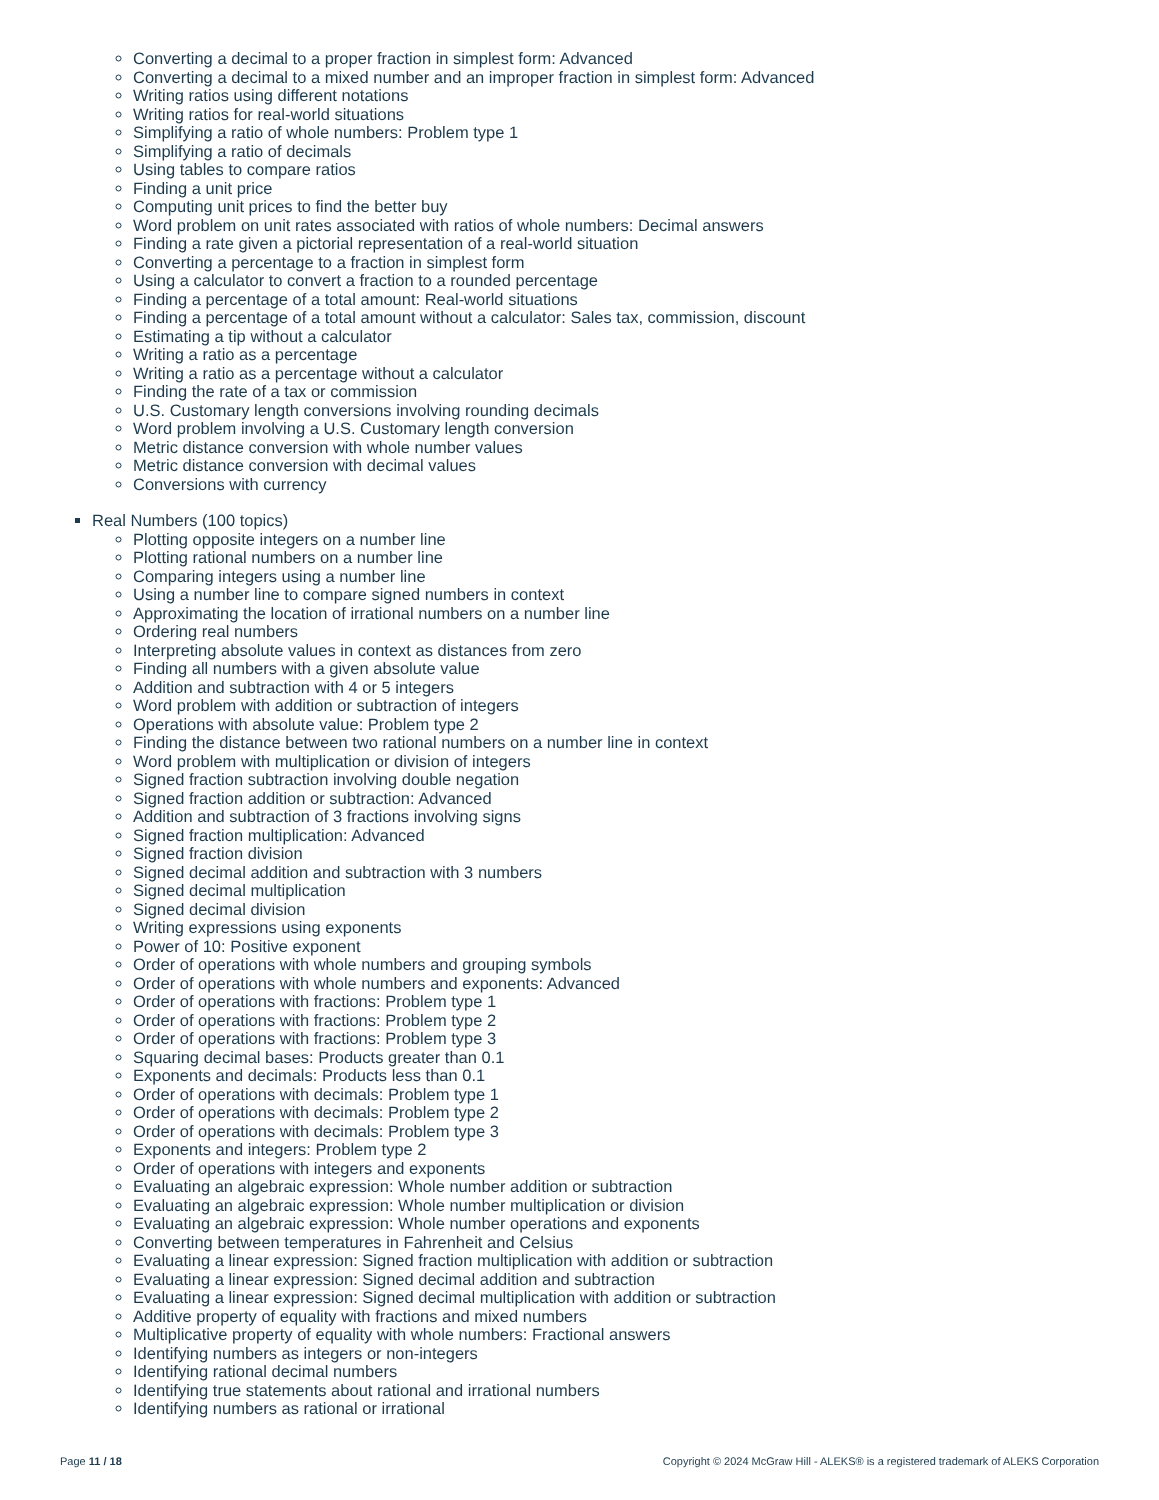Converting a decimal to a proper fraction in simplest form: Advanced
Converting a decimal to a mixed number and an improper fraction in simplest form: Advanced
Writing ratios using different notations
Writing ratios for real-world situations
Simplifying a ratio of whole numbers: Problem type 1
Simplifying a ratio of decimals
Using tables to compare ratios
Finding a unit price
Computing unit prices to find the better buy
Word problem on unit rates associated with ratios of whole numbers: Decimal answers
Finding a rate given a pictorial representation of a real-world situation
Converting a percentage to a fraction in simplest form
Using a calculator to convert a fraction to a rounded percentage
Finding a percentage of a total amount: Real-world situations
Finding a percentage of a total amount without a calculator: Sales tax, commission, discount
Estimating a tip without a calculator
Writing a ratio as a percentage
Writing a ratio as a percentage without a calculator
Finding the rate of a tax or commission
U.S. Customary length conversions involving rounding decimals
Word problem involving a U.S. Customary length conversion
Metric distance conversion with whole number values
Metric distance conversion with decimal values
Conversions with currency
Real Numbers (100 topics)
Plotting opposite integers on a number line
Plotting rational numbers on a number line
Comparing integers using a number line
Using a number line to compare signed numbers in context
Approximating the location of irrational numbers on a number line
Ordering real numbers
Interpreting absolute values in context as distances from zero
Finding all numbers with a given absolute value
Addition and subtraction with 4 or 5 integers
Word problem with addition or subtraction of integers
Operations with absolute value: Problem type 2
Finding the distance between two rational numbers on a number line in context
Word problem with multiplication or division of integers
Signed fraction subtraction involving double negation
Signed fraction addition or subtraction: Advanced
Addition and subtraction of 3 fractions involving signs
Signed fraction multiplication: Advanced
Signed fraction division
Signed decimal addition and subtraction with 3 numbers
Signed decimal multiplication
Signed decimal division
Writing expressions using exponents
Power of 10: Positive exponent
Order of operations with whole numbers and grouping symbols
Order of operations with whole numbers and exponents: Advanced
Order of operations with fractions: Problem type 1
Order of operations with fractions: Problem type 2
Order of operations with fractions: Problem type 3
Squaring decimal bases: Products greater than 0.1
Exponents and decimals: Products less than 0.1
Order of operations with decimals: Problem type 1
Order of operations with decimals: Problem type 2
Order of operations with decimals: Problem type 3
Exponents and integers: Problem type 2
Order of operations with integers and exponents
Evaluating an algebraic expression: Whole number addition or subtraction
Evaluating an algebraic expression: Whole number multiplication or division
Evaluating an algebraic expression: Whole number operations and exponents
Converting between temperatures in Fahrenheit and Celsius
Evaluating a linear expression: Signed fraction multiplication with addition or subtraction
Evaluating a linear expression: Signed decimal addition and subtraction
Evaluating a linear expression: Signed decimal multiplication with addition or subtraction
Additive property of equality with fractions and mixed numbers
Multiplicative property of equality with whole numbers: Fractional answers
Identifying numbers as integers or non-integers
Identifying rational decimal numbers
Identifying true statements about rational and irrational numbers
Identifying numbers as rational or irrational
Page 11 / 18 Copyright © 2024 McGraw Hill - ALEKS® is a registered trademark of ALEKS Corporation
※
After locating the line with "Converting between temperatures" in the records above, please set down that line and all later ones exactly, and no other line.

(ANSWER BELOW):
Converting between temperatures in Fahrenheit and Celsius
Evaluating a linear expression: Signed fraction multiplication with addition or subtraction
Evaluating a linear expression: Signed decimal addition and subtraction
Evaluating a linear expression: Signed decimal multiplication with addition or subtraction
Additive property of equality with fractions and mixed numbers
Multiplicative property of equality with whole numbers: Fractional answers
Identifying numbers as integers or non-integers
Identifying rational decimal numbers
Identifying true statements about rational and irrational numbers
Identifying numbers as rational or irrational
Page 11 / 18 Copyright © 2024 McGraw Hill - ALEKS® is a registered trademark of ALEKS Corporation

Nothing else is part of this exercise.